Tuesday, October 4, 2011

Granny Rosie and the Wonderful Baked Cheesecake

(from Sue Berman)
My granny Rosie used to make a wonderful baked cheese cake. On numerous occasions my mother asked her for the recipe but she would never give it up, always preferring to just ‘make it’, it never got written down before she passed on.  I can remember the cheese cake (as well as tongue sandwiches, trifle, pickled fish and pickled cucumbers!) even though we left South Africa and Granny Rosie’s baking treats when I was only nine years old.

Many many years later in Wellington, New Zealand, I was lucky enough to be at an occasion which had me at Dani Levy’s lunch table. Dessert included the most superb baked cheese cake – it took me back to the cheesecake my Granny used to make – except that Dani had created a beautiful boysenberry coulis which was poured over the top - divine.

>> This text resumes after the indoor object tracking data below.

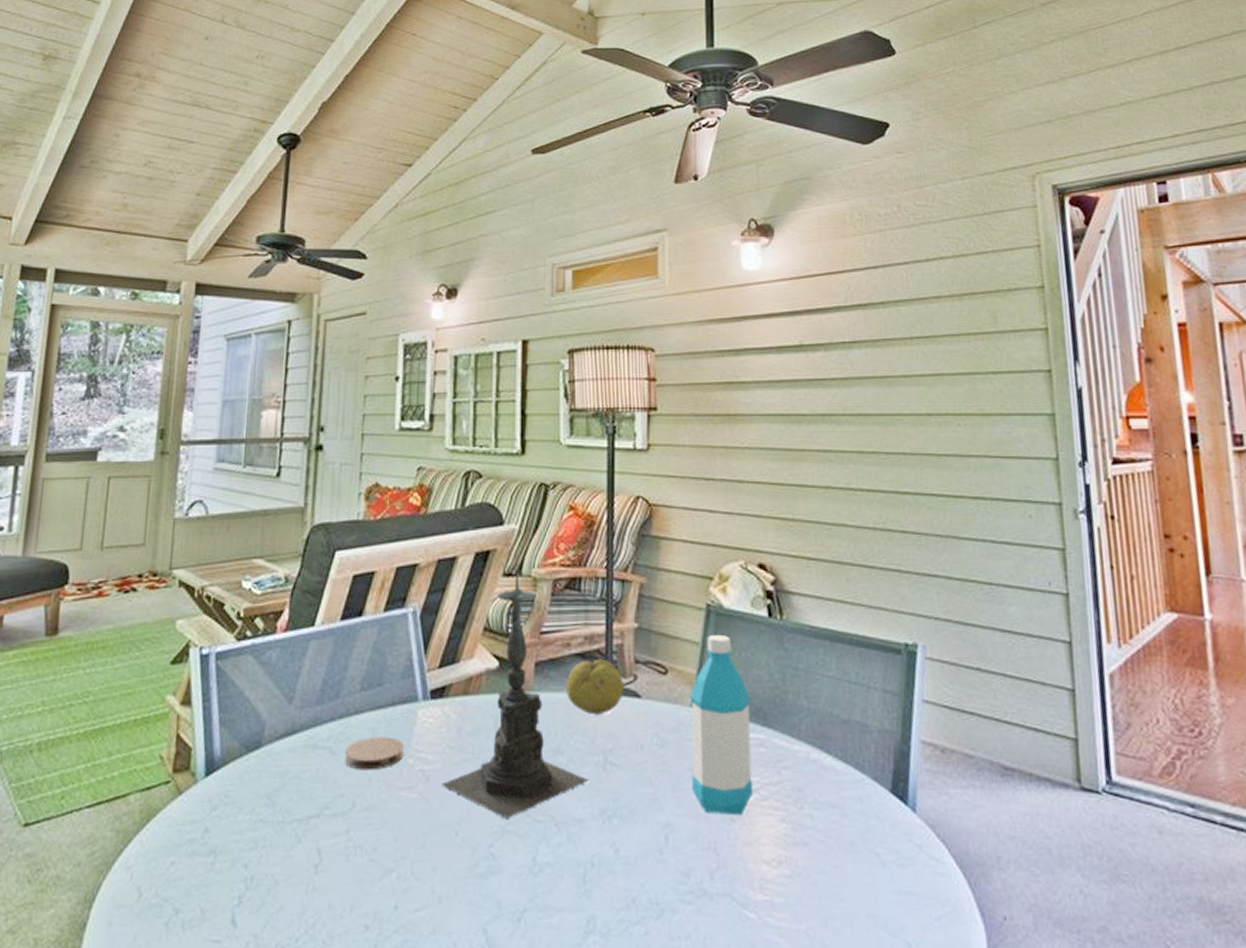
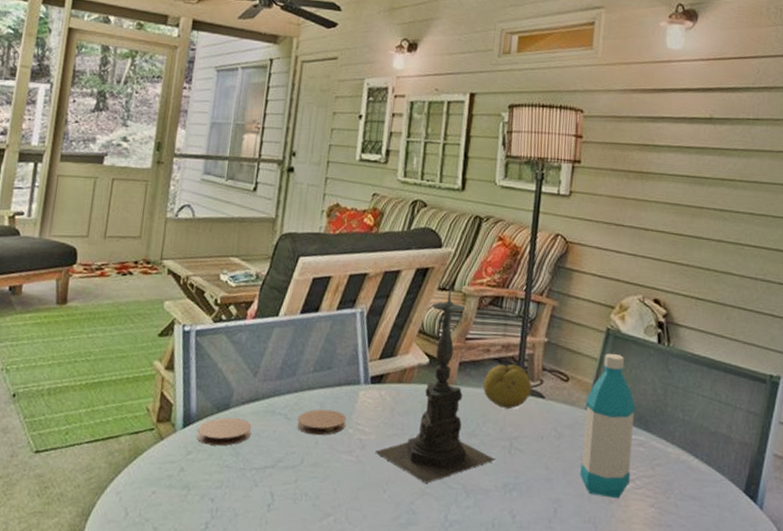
coaster: none [223,758,290,796] -> present [196,417,252,446]

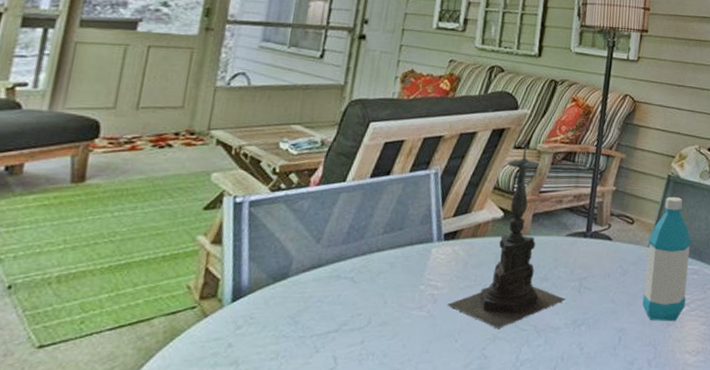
coaster: present [196,417,252,446] -> none [248,287,314,317]
coaster: present [297,409,346,436] -> none [364,269,418,295]
fruit: present [482,364,532,410] -> none [555,212,601,253]

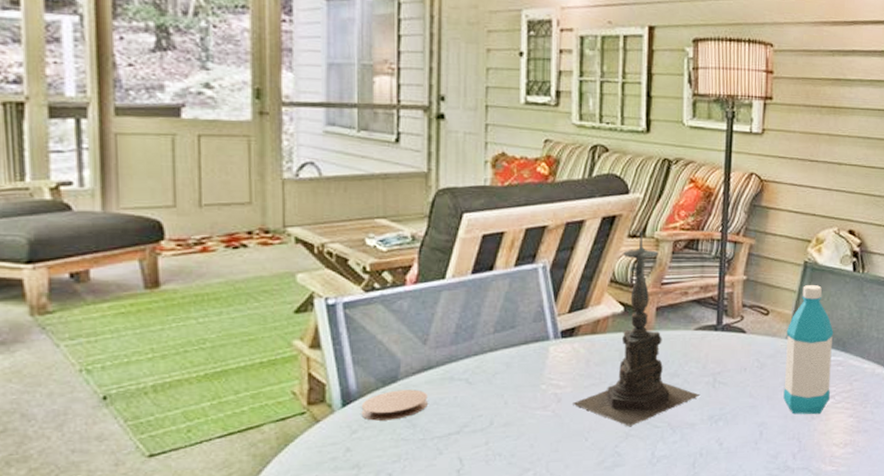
coaster: none [248,287,314,317] -> present [361,389,428,421]

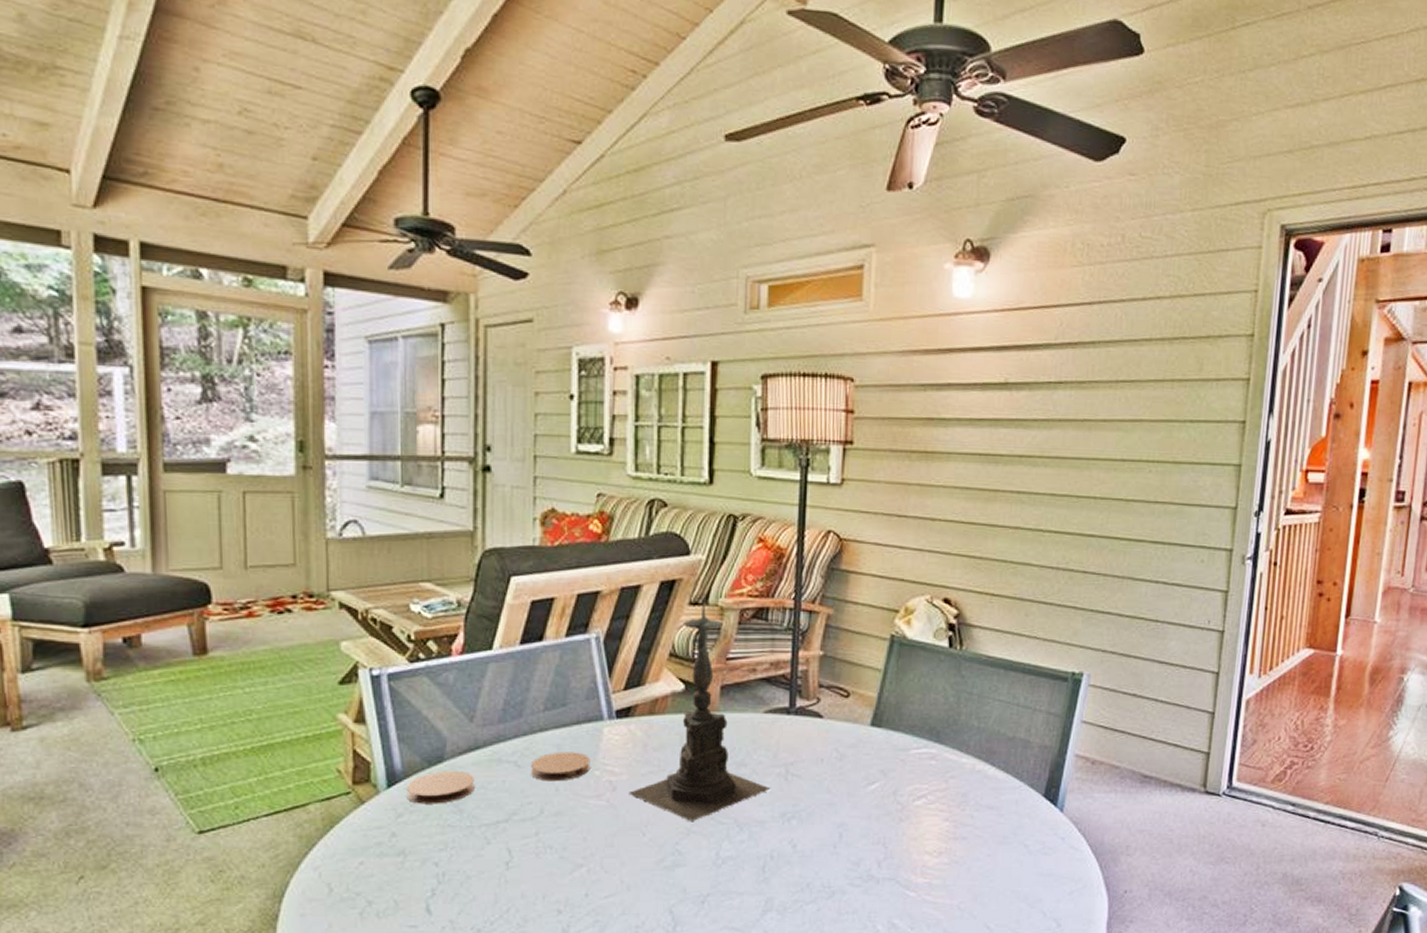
coaster: none [482,369,537,396] -> present [531,752,590,782]
water bottle: present [783,284,834,415] -> none [866,662,926,817]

I asked Dani if I could possibly have the recipe and she very kindly typed it up for me adding a hand note on the biscuit quantity.  As per Dani’s note at the bottom I often do ‘play around with the ingredients’.  No matter what combinations of cheeses I use or number of eggs it is always a success and loved by everyone. I really treasure this recipe for all the special connections it has.

Sunday, October 2, 2011

We've been mentioned!

Pass It On is very proud to have been mentioned as a "New NZ blog" that caught the eye of NZ food blogger, Bron Marshall, whose delightful looking blog includes an article entitled "Would you like pencil sharpenings in your salad?".  Hmmmm we really might have to check out this recipe!

See Bron's blog (and our mention at the TOP of her page!) at: http://bronmarshall.com/blog/

Saturday, October 1, 2011

Can I really give away this little gem?

(from Emma Levy)


Plonk Cake - easy to make, and always impresses!

5 eggs
2 cups sugar
2 cups self-raising flour
50g melted butter
2 teaspoons baking powder
140g sliced tinned/fresh fruit or mixed berries

Mix in the above order (except the fruit/berries).
Pour into a greased tin.
Place drained and sliced fruit/berries on top of the mixture.
Bake at just over 200C for 30 mins (check till done).
When cold, sprinkle with icing sugar.



Backstory
My mum was known as being a great cook and baker – my friends loved to come to our house because they knew the cake tins were always full of goodies!  At her funeral in 2004, people came up to me and talked about how they remembered coming over and eating cake and biscuits after school – what a great legacy!!  I’m not sure if she just loved to bake or thought it might help my social life!

This was one of the cakes she often made if we were having people over – Mum called it “Plonk Cake”, because you just plonk everything in the bowl, plonk the mixture into the cake tin, then plonk fruit or berries on the top. 

I have made it many times since and the greedy side of me really wants to keep it as a secret, as it’s such a gem of a cake – it takes a few minutes to make and everyone always comments on it.  But in the spirit of sharing of precious recipes and precious people on this blog, here it is.  Just don’t make it if you know I’m coming to the same gathering – it was MINE FIRST!

Thanks Mum for the memories and for greatly furthering my social standing as a child.